Step 1: Install LlamaIndex and connectors
Set up LlamaIndex in your Python project with the appropriate data connectors for your sources — PDFs, databases, APIs, and more.
Step 2: Ingest and index your data
Use LlamaIndex's data loaders to ingest documents, create semantic indexes, and configure chunking strategies.
Step 3: Build query engines
Create query engines that combine vector search, keyword matching, and LLM reasoning to answer questions from your data.
Step 4: Implement advanced RAG patterns
Apply sentence window retrieval, auto-merging, and reranking for improved retrieval quality and answer accuracy.
Step 5: Deploy and evaluate
Deploy your data-connected AI app and use LlamaIndex's evaluation tools to measure retrieval and answer quality.

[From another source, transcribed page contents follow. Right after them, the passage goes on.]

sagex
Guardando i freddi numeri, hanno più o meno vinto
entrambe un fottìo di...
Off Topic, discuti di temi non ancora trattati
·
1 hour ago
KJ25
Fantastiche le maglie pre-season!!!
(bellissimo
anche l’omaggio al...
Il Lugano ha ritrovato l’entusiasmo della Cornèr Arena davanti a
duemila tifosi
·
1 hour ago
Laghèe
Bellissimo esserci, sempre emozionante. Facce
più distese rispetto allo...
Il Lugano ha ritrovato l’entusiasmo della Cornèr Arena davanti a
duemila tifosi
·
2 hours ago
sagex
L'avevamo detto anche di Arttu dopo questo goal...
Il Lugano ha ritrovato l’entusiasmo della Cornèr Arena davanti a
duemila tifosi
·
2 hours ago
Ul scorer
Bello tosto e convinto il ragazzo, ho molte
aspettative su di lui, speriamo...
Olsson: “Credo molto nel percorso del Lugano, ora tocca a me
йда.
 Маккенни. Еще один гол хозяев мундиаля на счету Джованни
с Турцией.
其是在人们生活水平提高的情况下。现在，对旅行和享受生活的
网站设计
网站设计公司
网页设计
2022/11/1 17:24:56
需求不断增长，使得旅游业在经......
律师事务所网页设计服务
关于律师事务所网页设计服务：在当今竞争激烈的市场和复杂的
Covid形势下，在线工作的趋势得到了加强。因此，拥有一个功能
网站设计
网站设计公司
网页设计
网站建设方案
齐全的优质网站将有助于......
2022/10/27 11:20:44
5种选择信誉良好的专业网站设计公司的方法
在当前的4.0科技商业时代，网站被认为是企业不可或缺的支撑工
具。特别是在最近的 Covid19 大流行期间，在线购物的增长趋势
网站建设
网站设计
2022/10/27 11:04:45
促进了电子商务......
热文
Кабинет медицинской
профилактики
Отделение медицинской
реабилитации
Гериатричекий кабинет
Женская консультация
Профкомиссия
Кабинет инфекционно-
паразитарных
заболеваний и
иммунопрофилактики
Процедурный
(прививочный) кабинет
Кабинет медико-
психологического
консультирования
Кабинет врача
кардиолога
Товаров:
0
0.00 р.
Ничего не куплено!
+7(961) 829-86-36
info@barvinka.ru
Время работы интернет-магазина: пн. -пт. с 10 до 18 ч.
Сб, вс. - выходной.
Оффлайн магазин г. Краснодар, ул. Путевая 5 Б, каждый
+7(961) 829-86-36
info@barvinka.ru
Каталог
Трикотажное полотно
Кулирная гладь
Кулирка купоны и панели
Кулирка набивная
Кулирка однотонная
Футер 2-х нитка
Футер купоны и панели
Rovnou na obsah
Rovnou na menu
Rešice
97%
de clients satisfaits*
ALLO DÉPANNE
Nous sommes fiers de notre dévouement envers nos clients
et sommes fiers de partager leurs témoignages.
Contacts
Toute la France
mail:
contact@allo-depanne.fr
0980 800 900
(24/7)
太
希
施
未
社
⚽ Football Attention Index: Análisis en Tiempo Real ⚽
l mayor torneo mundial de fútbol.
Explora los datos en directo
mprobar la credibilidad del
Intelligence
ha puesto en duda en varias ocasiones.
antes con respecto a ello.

Frequently Asked Questions
LlamaIndex vs LangChain for RAG applications?▾
LlamaIndex is purpose-built for RAG with more advanced retrieval strategies. LangChain is more general-purpose for chains, agents, and broader LLM applications.
What data sources does LlamaIndex support?▾
LlamaIndex has 100+ data connectors for PDFs, databases, APIs, Notion, Slack, GitHub, Google Drive, and many more sources.
Can LlamaIndex handle enterprise data volumes?▾
Yes. LlamaIndex supports production-scale deployments with managed indexes, caching, and streaming for responsive applications.